What to do: Starting from the line containing "Pannello della mostra", write out the rest of the entries exactly, through the final line, including nothing else.

Material shown:

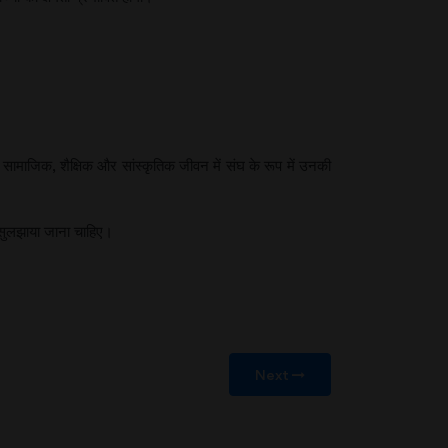
 सामाजिक, शैक्षिक और सांस्कृतिक जीवन में संघ के रूप में उनकी
ें सुलझाया जाना चाहिए।
Next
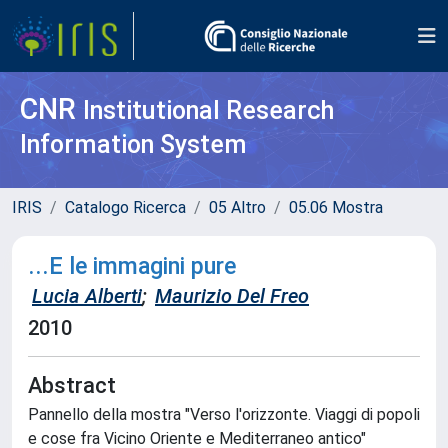
CNR
Institutional Research
Information System
IRIS
Catalogo Ricerca
05 Altro
05.06 Mostra
...E le immagini pure
Lucia Alberti
;
Maurizio Del Freo
2010
Abstract
Pannello della mostra "Verso l'orizzonte. Viaggi di popoli
e cose fra Vicino Oriente e Mediterraneo antico"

Task solution:
Pannello della mostra "Verso l'orizzonte. Viaggi di popoli
e cose fra Vicino Oriente e Mediterraneo antico"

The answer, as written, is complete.